## [Collected data entries]
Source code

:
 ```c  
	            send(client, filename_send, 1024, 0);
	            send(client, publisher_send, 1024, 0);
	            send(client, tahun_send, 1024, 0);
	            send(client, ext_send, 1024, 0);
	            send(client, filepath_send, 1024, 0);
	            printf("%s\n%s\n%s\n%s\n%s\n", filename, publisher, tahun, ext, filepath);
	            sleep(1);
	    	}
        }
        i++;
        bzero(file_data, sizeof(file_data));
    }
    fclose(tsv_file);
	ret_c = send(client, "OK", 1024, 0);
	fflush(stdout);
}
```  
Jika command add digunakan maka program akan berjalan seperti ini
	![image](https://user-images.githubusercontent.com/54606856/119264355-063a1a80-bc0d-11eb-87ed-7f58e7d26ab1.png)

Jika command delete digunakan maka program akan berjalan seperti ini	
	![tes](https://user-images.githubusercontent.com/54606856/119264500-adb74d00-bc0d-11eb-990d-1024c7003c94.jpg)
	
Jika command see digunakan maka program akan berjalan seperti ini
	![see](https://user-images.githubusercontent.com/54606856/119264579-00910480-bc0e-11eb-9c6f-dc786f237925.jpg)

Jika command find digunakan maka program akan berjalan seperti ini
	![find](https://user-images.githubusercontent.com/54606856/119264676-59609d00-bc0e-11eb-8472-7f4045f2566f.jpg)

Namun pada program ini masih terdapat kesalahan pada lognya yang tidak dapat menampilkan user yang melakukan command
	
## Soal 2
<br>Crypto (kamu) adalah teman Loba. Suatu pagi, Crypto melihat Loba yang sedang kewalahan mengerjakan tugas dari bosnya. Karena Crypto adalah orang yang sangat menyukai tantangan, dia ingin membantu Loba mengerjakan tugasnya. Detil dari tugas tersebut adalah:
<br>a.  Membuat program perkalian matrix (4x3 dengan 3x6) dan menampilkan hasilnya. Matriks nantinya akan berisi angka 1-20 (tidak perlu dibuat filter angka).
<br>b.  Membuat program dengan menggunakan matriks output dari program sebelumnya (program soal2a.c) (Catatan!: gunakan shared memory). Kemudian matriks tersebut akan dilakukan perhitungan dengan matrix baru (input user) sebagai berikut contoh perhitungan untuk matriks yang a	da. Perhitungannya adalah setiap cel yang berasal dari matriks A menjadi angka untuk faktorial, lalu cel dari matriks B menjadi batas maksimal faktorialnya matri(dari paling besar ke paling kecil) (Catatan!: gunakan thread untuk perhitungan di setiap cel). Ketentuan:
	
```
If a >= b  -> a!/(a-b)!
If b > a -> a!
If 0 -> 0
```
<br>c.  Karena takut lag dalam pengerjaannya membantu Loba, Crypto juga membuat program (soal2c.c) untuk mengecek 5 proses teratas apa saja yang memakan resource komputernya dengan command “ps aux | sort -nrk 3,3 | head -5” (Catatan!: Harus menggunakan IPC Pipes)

## [EXERCISE DETAILS]
Give back all the records above exactly as they were written.

## [FINAL ANSWER]
Source code

:
 ```c  
	            send(client, filename_send, 1024, 0);
	            send(client, publisher_send, 1024, 0);
	            send(client, tahun_send, 1024, 0);
	            send(client, ext_send, 1024, 0);
	            send(client, filepath_send, 1024, 0);
	            printf("%s\n%s\n%s\n%s\n%s\n", filename, publisher, tahun, ext, filepath);
	            sleep(1);
	    	}
        }
        i++;
        bzero(file_data, sizeof(file_data));
    }
    fclose(tsv_file);
	ret_c = send(client, "OK", 1024, 0);
	fflush(stdout);
}
```  
Jika command add digunakan maka program akan berjalan seperti ini
	![image](https://user-images.githubusercontent.com/54606856/119264355-063a1a80-bc0d-11eb-87ed-7f58e7d26ab1.png)

Jika command delete digunakan maka program akan berjalan seperti ini	
	![tes](https://user-images.githubusercontent.com/54606856/119264500-adb74d00-bc0d-11eb-990d-1024c7003c94.jpg)
	
Jika command see digunakan maka program akan berjalan seperti ini
	![see](https://user-images.githubusercontent.com/54606856/119264579-00910480-bc0e-11eb-9c6f-dc786f237925.jpg)

Jika command find digunakan maka program akan berjalan seperti ini
	![find](https://user-images.githubusercontent.com/54606856/119264676-59609d00-bc0e-11eb-8472-7f4045f2566f.jpg)

Namun pada program ini masih terdapat kesalahan pada lognya yang tidak dapat menampilkan user yang melakukan command
	
## Soal 2
<br>Crypto (kamu) adalah teman Loba. Suatu pagi, Crypto melihat Loba yang sedang kewalahan mengerjakan tugas dari bosnya. Karena Crypto adalah orang yang sangat menyukai tantangan, dia ingin membantu Loba mengerjakan tugasnya. Detil dari tugas tersebut adalah:
<br>a.  Membuat program perkalian matrix (4x3 dengan 3x6) dan menampilkan hasilnya. Matriks nantinya akan berisi angka 1-20 (tidak perlu dibuat filter angka).
<br>b.  Membuat program dengan menggunakan matriks output dari program sebelumnya (program soal2a.c) (Catatan!: gunakan shared memory). Kemudian matriks tersebut akan dilakukan perhitungan dengan matrix baru (input user) sebagai berikut contoh perhitungan untuk matriks yang a	da. Perhitungannya adalah setiap cel yang berasal dari matriks A menjadi angka untuk faktorial, lalu cel dari matriks B menjadi batas maksimal faktorialnya matri(dari paling besar ke paling kecil) (Catatan!: gunakan thread untuk perhitungan di setiap cel). Ketentuan:
	
```
If a >= b  -> a!/(a-b)!
If b > a -> a!
If 0 -> 0
```
<br>c.  Karena takut lag dalam pengerjaannya membantu Loba, Crypto juga membuat program (soal2c.c) untuk mengecek 5 proses teratas apa saja yang memakan resource komputernya dengan command “ps aux | sort -nrk 3,3 | head -5” (Catatan!: Harus menggunakan IPC Pipes)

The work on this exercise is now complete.